[Saved data entries]
▼

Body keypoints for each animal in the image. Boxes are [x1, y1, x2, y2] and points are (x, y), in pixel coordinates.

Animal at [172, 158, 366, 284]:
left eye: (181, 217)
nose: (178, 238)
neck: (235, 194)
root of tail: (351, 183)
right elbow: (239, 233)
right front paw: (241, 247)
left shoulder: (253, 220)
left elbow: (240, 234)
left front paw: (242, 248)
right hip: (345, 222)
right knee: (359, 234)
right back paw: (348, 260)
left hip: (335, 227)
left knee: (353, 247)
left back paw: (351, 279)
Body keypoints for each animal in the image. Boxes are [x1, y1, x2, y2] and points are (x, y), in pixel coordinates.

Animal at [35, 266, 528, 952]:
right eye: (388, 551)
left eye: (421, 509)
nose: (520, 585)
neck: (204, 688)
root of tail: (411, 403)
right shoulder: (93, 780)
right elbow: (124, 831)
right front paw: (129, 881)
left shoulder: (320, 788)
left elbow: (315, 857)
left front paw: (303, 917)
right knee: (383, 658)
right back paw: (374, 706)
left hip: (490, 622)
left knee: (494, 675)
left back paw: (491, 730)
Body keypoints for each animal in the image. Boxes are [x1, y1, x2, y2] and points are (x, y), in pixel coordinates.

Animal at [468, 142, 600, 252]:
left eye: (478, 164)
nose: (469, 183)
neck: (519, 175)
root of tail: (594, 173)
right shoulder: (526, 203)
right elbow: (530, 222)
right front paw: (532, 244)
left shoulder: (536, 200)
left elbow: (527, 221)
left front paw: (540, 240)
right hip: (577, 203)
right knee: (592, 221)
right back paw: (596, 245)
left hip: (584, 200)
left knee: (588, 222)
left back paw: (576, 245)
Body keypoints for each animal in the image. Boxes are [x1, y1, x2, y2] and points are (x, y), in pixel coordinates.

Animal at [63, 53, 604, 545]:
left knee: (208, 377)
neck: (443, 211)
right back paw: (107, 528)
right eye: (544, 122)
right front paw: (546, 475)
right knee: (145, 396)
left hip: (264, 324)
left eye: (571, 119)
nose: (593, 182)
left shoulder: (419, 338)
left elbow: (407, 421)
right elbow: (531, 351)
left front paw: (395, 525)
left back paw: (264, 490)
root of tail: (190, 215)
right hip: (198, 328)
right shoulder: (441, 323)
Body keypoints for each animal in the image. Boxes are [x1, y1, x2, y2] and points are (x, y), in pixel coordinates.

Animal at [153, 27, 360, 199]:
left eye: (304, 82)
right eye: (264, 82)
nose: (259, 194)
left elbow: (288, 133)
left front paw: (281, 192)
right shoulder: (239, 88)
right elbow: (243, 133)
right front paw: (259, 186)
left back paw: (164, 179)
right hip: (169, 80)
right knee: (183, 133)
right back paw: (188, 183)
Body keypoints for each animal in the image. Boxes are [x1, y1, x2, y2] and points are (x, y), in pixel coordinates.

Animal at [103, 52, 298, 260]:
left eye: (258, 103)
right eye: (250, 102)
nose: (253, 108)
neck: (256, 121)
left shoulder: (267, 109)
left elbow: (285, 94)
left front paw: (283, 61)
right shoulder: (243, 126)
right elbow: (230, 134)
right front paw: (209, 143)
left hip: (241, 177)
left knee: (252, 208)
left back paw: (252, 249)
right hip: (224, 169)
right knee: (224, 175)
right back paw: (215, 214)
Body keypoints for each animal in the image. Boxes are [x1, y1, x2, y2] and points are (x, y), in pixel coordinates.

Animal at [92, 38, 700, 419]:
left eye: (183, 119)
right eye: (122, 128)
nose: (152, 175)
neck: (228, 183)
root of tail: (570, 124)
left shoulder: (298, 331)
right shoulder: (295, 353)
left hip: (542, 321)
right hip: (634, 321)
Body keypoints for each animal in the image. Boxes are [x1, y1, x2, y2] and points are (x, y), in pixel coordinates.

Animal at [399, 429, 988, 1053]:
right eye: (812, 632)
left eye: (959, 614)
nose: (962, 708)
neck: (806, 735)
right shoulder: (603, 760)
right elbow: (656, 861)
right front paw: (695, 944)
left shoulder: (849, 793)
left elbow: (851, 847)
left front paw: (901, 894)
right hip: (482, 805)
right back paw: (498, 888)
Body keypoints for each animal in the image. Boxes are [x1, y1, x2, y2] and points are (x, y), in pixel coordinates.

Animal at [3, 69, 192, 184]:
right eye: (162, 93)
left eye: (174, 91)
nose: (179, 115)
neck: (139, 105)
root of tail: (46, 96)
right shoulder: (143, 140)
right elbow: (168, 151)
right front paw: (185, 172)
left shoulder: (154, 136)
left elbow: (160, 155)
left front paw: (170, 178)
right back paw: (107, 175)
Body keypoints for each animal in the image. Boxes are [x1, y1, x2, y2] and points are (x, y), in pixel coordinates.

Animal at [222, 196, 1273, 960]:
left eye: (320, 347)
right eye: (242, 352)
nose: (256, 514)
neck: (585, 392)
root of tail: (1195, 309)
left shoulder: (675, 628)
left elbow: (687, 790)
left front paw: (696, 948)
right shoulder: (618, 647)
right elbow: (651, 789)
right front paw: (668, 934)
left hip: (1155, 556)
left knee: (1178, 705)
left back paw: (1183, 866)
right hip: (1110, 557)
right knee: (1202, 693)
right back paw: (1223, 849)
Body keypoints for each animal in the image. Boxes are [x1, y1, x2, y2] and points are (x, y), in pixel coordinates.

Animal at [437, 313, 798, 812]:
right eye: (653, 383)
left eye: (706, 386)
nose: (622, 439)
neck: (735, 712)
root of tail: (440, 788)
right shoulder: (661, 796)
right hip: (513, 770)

▲

Using the records above, determine how many lines hold the word "root", and answer with that figure only.

Task solution
8